In 734 BC the areas around Damascus were overrun by the Assyrians and the city was laid to siege before it was taken in 732 BC. Despite this military defeat, peaceful dissemination of Aramean commerce and culture proved more important to the spread of the Aramean language than did political and military means. The Aramean culture attained its height in the ninth and eighth centuries BC. Aramean merchants were most responsible for spreading their language and culture. Once restricted to being the mercantile language of a people living in present-day Syria, by about 500 BC, Aramaic had become the universal language of commerce, culture, and government throughout the entire Fertile Crescent.

It became the language of Jesus and his people.

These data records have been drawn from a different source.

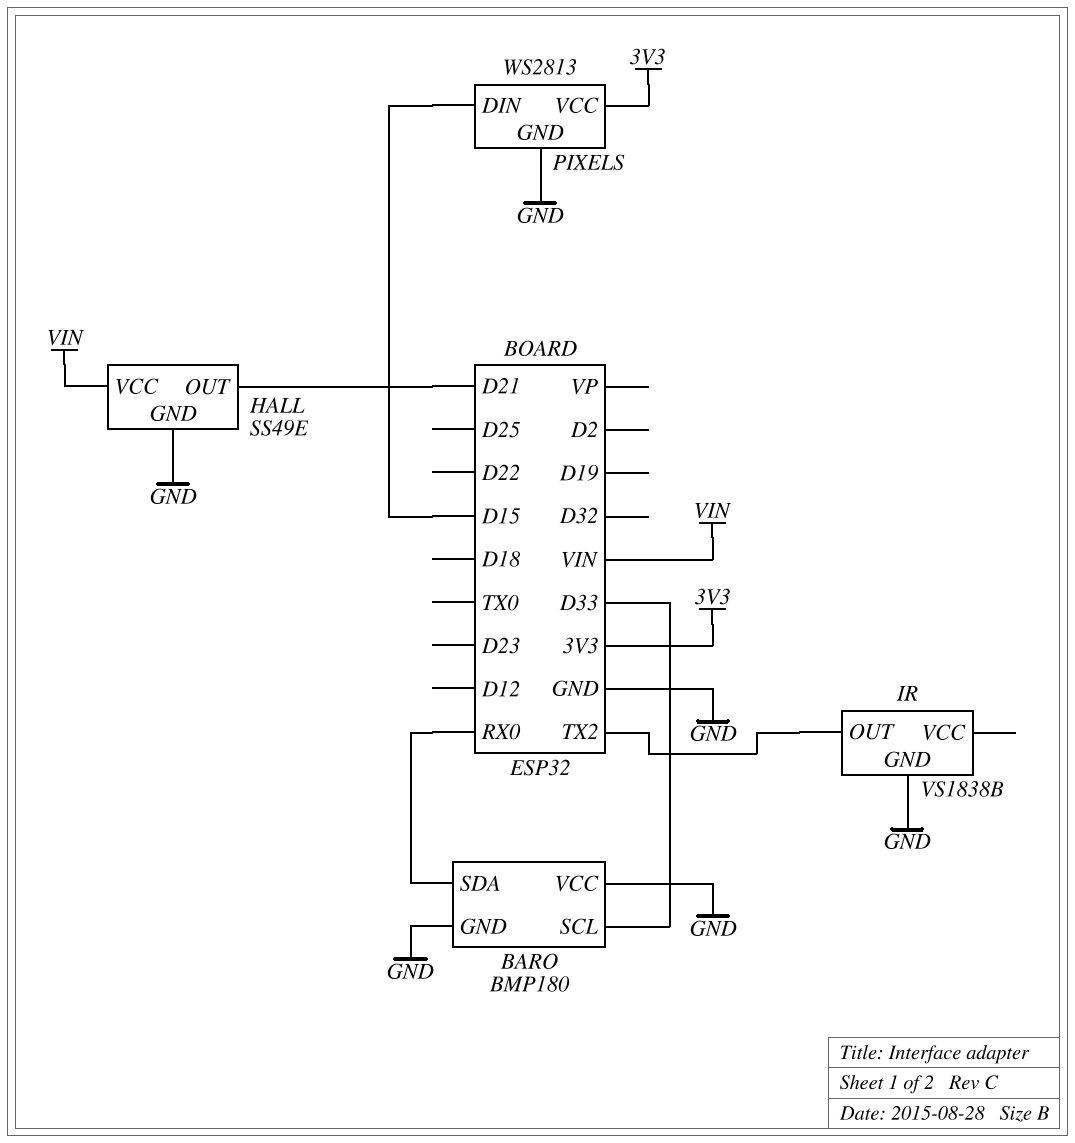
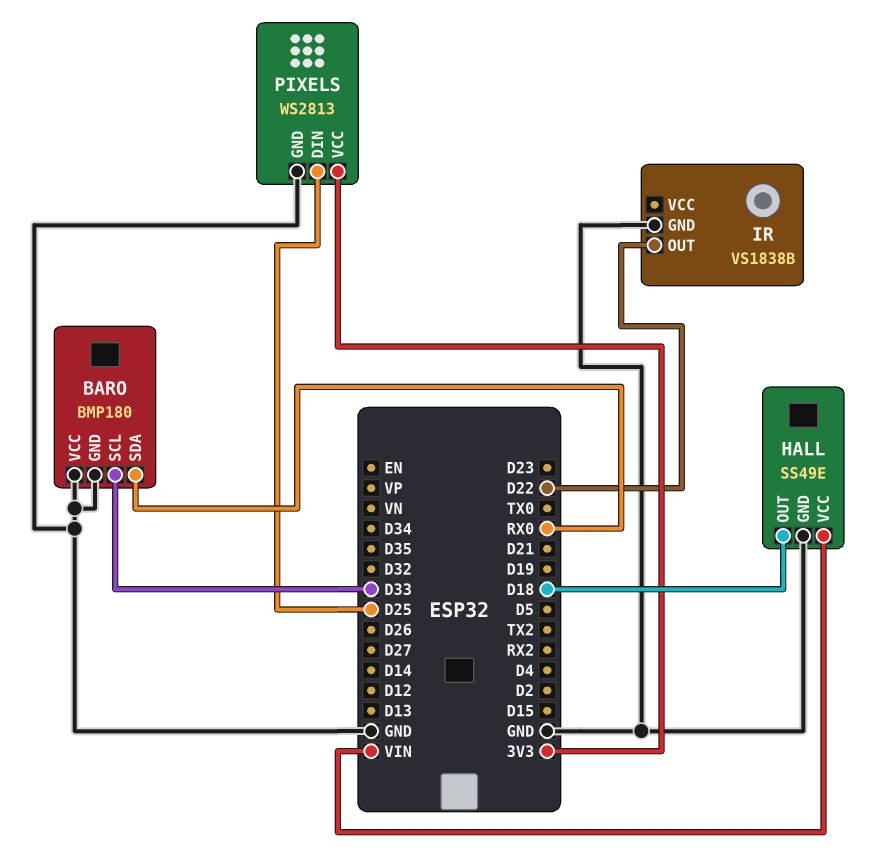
HALL pin OUT: D21 -> D18
IR pin OUT: TX2 -> D22
PIXELS pin DIN: D15 -> D25

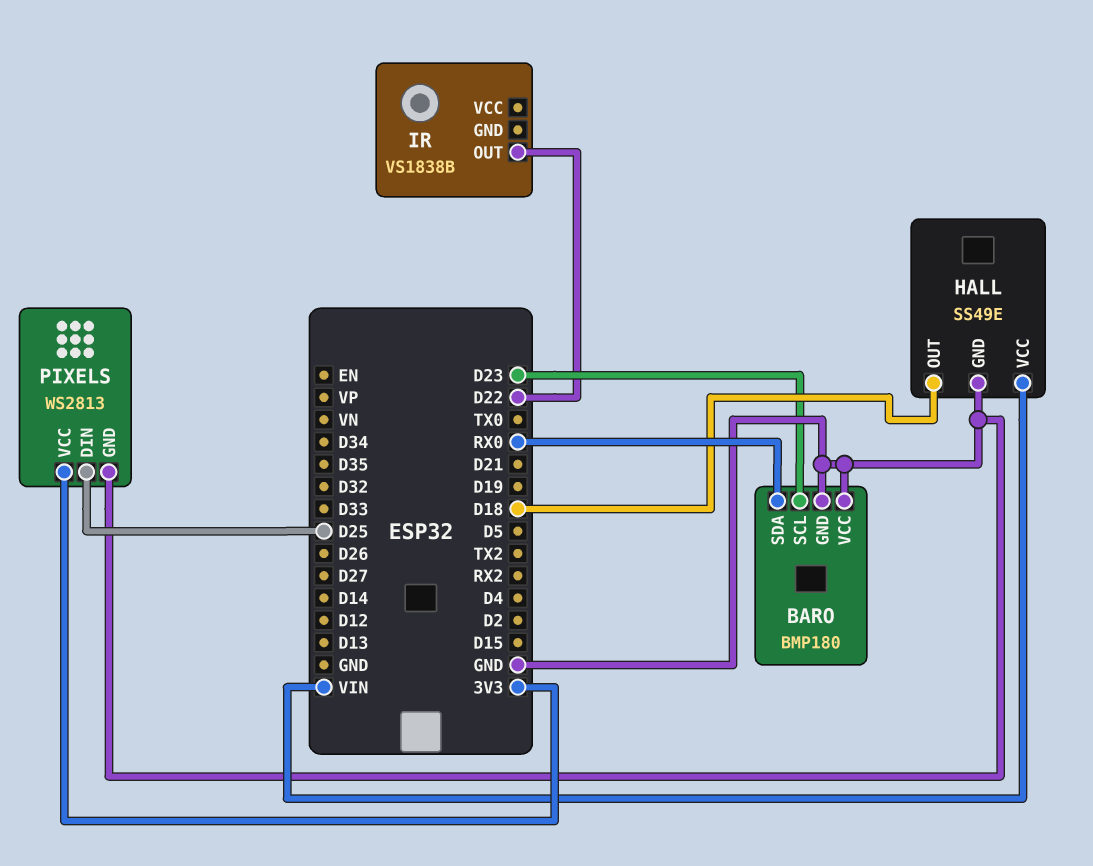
BARO pin SCL: D33 -> D23
IR pin GND: GND -> none

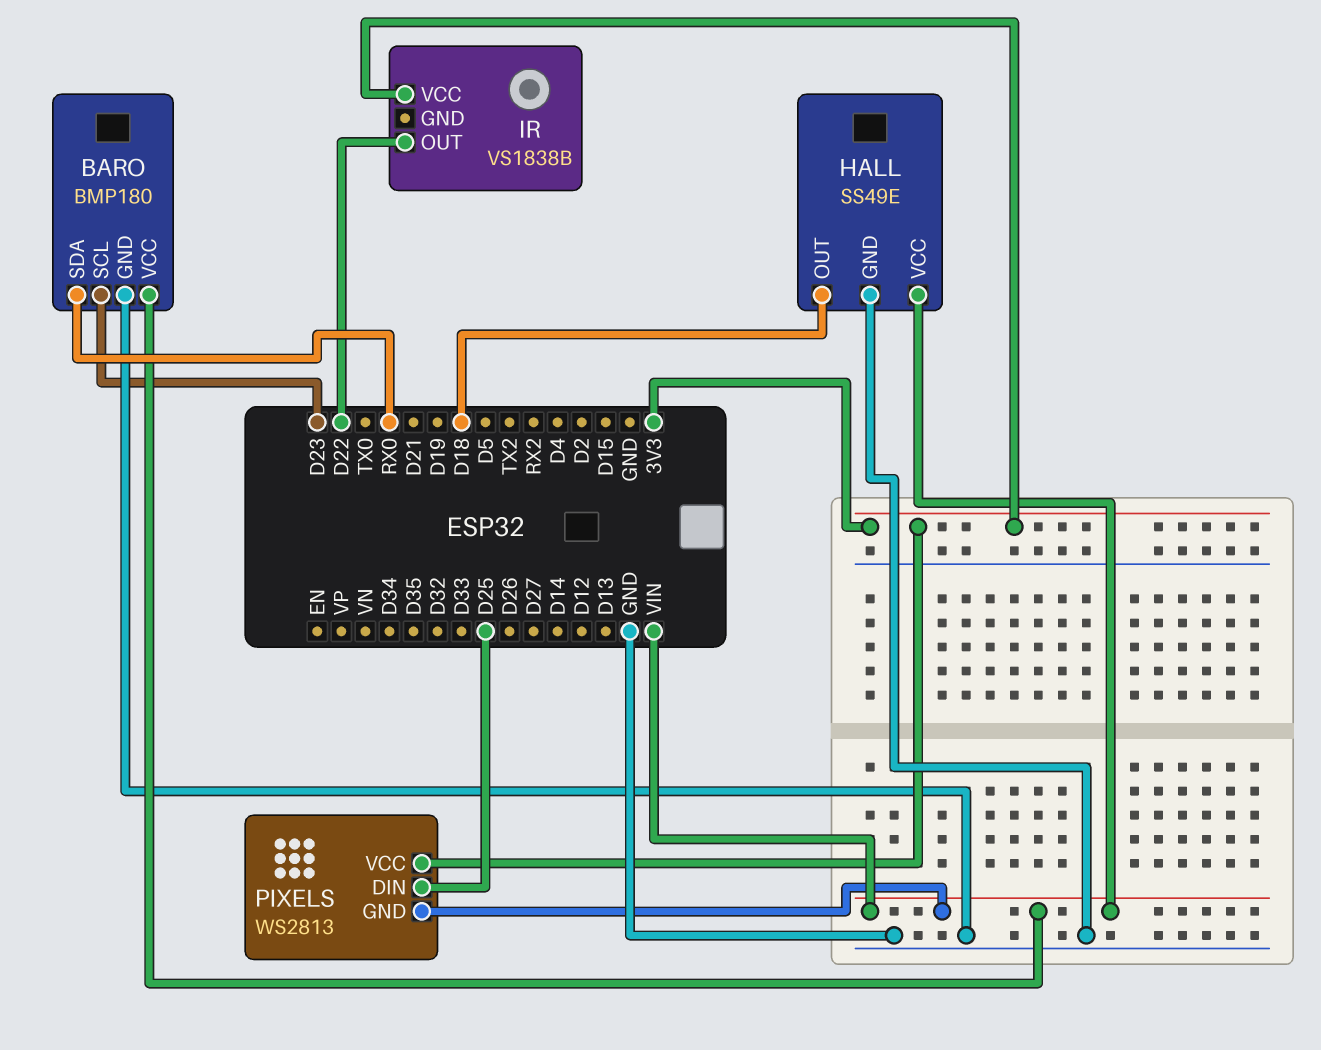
BARO pin VCC: GND -> VIN
IR pin VCC: none -> 3V3
PIXELS pin GND: GND -> VIN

By the sixth century AD, the Aramaic language was still of such influence that it gave birth in northern Mesopotamia to Syriac, which has survived to become the liturgic language of several Eastern churches. In fact Aramaic dialects are still spoken in some parts of the Near East, in particular among the Christian communities in northern Iraq, and in a small mountain village just outside of Damascus.

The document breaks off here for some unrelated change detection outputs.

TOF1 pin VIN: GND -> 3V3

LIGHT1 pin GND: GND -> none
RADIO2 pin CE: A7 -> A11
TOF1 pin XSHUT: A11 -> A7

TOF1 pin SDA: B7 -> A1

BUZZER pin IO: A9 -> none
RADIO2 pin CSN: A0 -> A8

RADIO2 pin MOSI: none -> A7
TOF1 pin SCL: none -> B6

Nor was the dissemination of Aramaic confined to the Semitic areas. Under the Persian Emperor Darius the Great (521 - 486 BC), it was made the official, interprovincial language of the Persian government.

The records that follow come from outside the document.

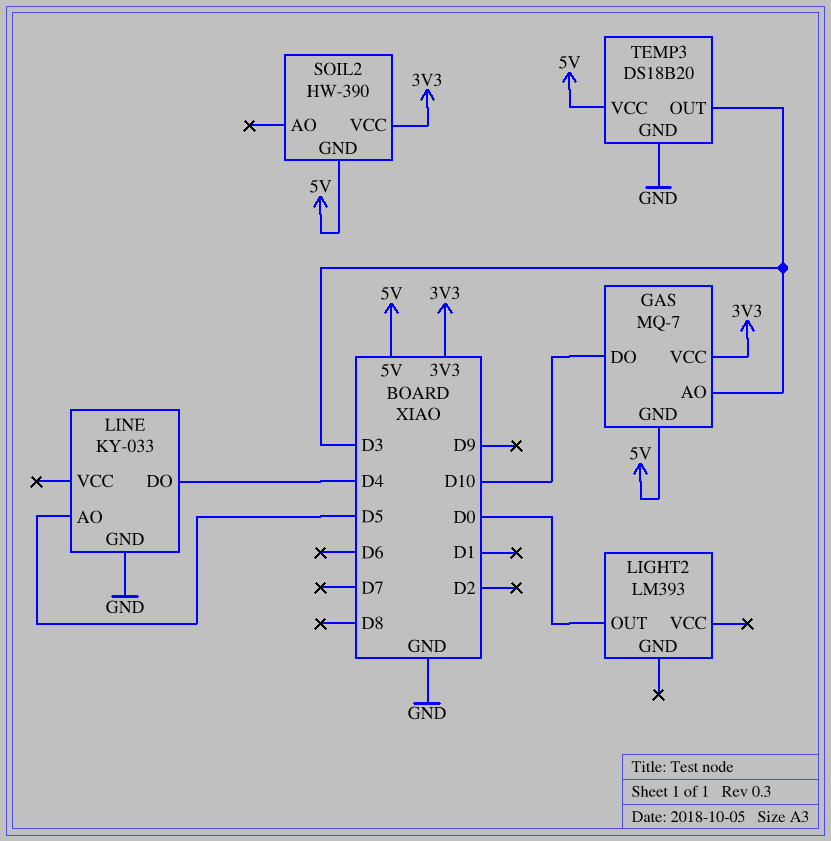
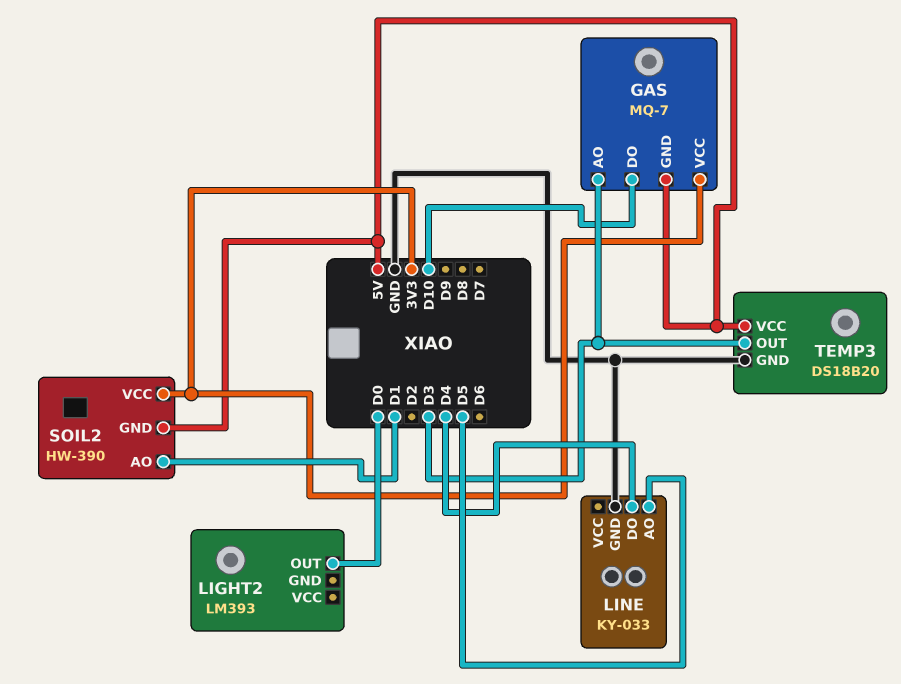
SOIL2 pin AO: none -> D1

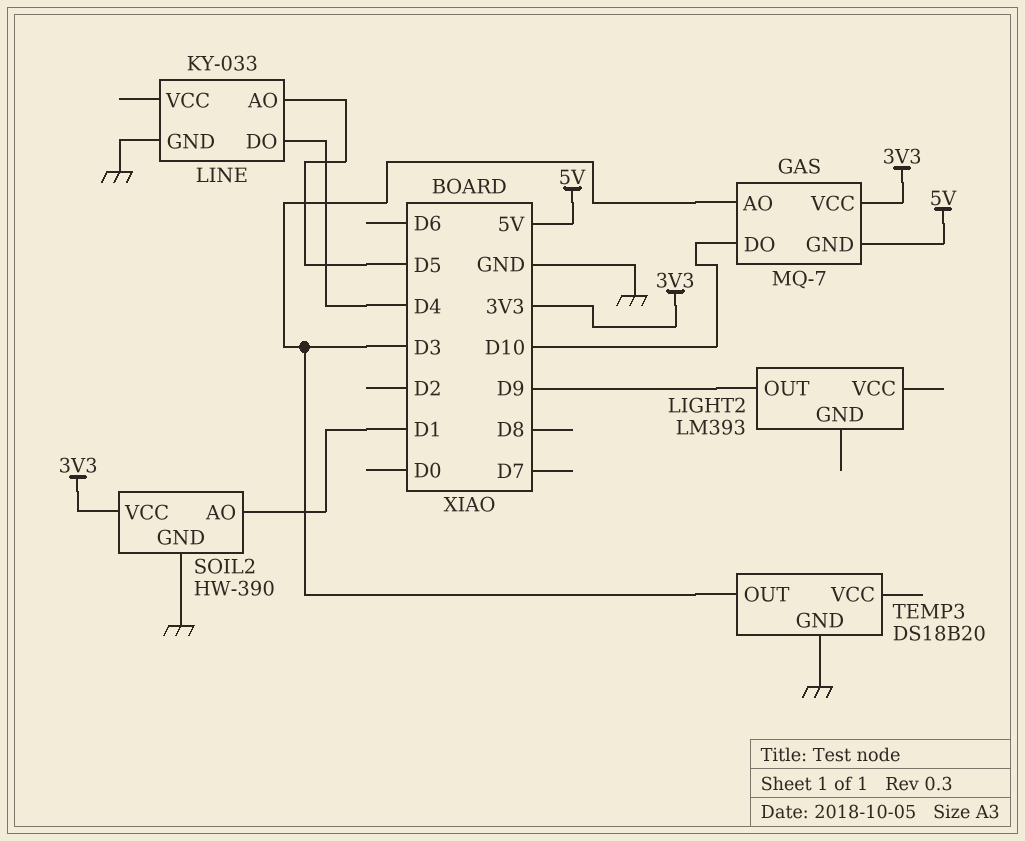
LIGHT2 pin OUT: D0 -> D9
SOIL2 pin GND: 5V -> GND
TEMP3 pin VCC: 5V -> none

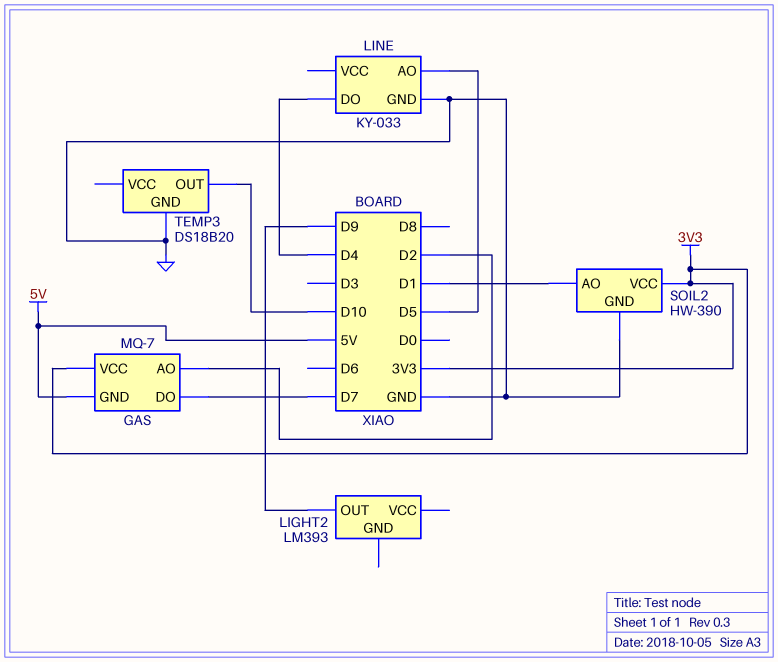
GAS pin AO: D3 -> D2
GAS pin DO: D10 -> D7
TEMP3 pin OUT: D3 -> D10

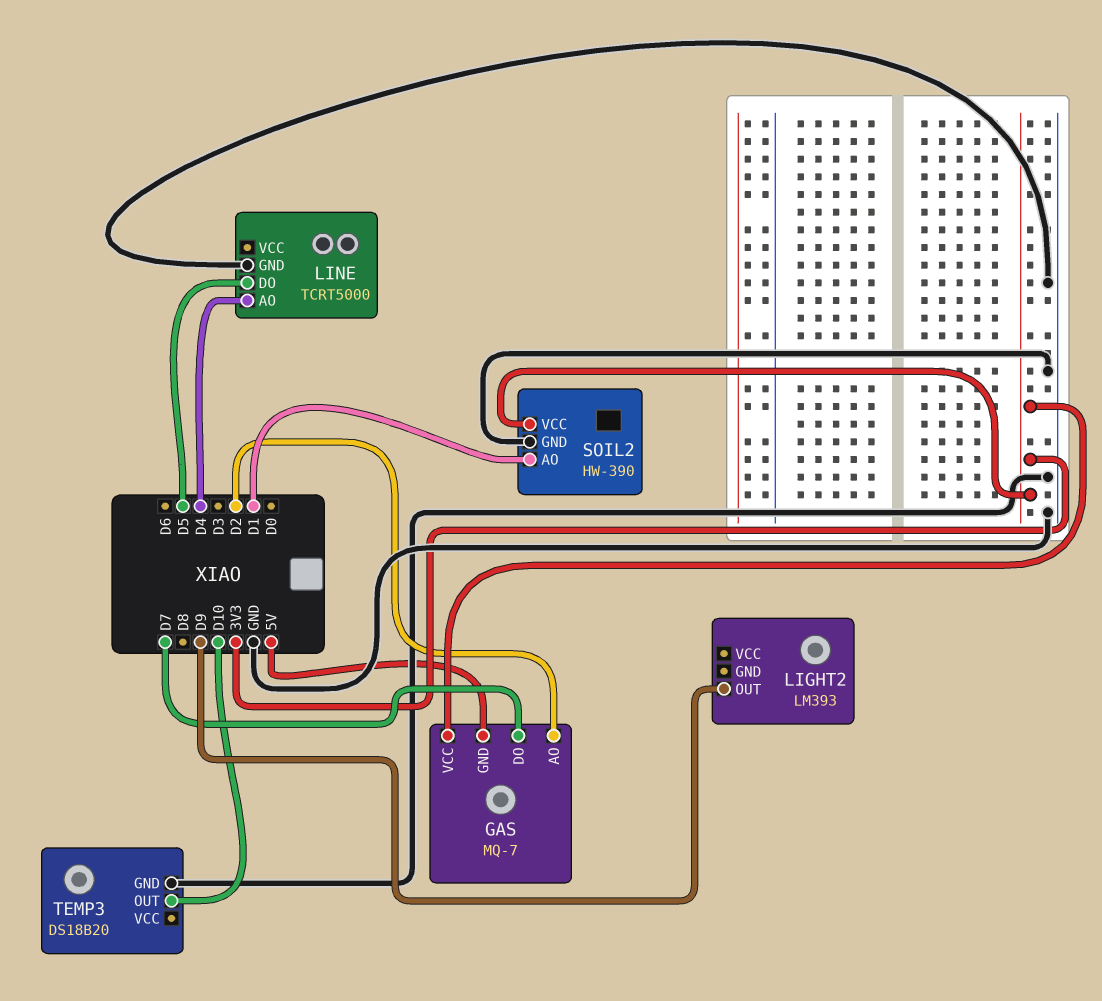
LINE: KY-033 -> TCRT5000
LINE pin AO: D5 -> D4
LINE pin DO: D4 -> D5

As the Aramaic language developed, it incorporated the Phoenician alphabet; and with the spread of Aramaic, the Phoenician alphabet, which the Arameans were the first to adopt, also spread and was passed on to other languages in Asia. The Hebrews got their alphabet from the Arameans between the sixth and fourth centuries. The North Arabians received their alphabet from the Aramaic via the Nabataeans who lived in southern Syria. Likewise, as the distinguished scholar Philip K. Hitti stresses in his book History of Syria, the Pahlawi and Sanskrit characters are of Aramean origin.

Aramean history is not aggression-free, however. At the height of Damascus's regional dominance, King Ben-Hadad II (about 879 - 842 BC) created a great coalition of small regional kingdoms. Some joined by force (as in the historical states of Israel and Judah) but most joined by diplomatic persuasion. The coalition was intended to fight the threat coming from neighboring superpower Assyria to the East. Even with the alliances, the initial encounter between Ben-Hadad and the Assyrians, at Qarqar on the Orontes river (853 BC), proved indecisive.

That was only the prelude to almost a century of Assyrian attacks on the Aramean confederacy. Finally, in 732 BC, King Tiglathpileser III of Assyria ended Aramean rule of the region and divided it into six provinces centered around Damascus, and pro-Assyrian rulers were established. Thus the Levant became a buffer zone for the Assyrians against threats from the north--i.e., from Anatolia and Armenia. However, Aramaic as a language survived until the fourth or Arab migration from the Arabian Peninsula (seventh century AD).

Indeed, the Arameans had little political influence on the Levant compared with the major powers of the Assyrians and the Egyptians but they have done humanity a great service by transmitting the alphabet eastward from Syria. Furthermore, few languages in the world have had such a long and continuous tradition. Clearly, while the Arameans seemed simply to be nomads, they have contributed a great deal to history by transmitting the alphabet eastward, and by introducing a language that influenced many others and that outlasted most languages of the Levant.


References

Exploring Ancient World Cultures: The Near East

Hitti, Philip K., History of Syria, Macmillan, 1951.

The Penguin Encyplodia of Ancient Civilizations, Ed. by Cottrell, Arthur; Penguin Books, 1988.

Roux, Georges, Ancient Iraq, Penguin Books, 1980.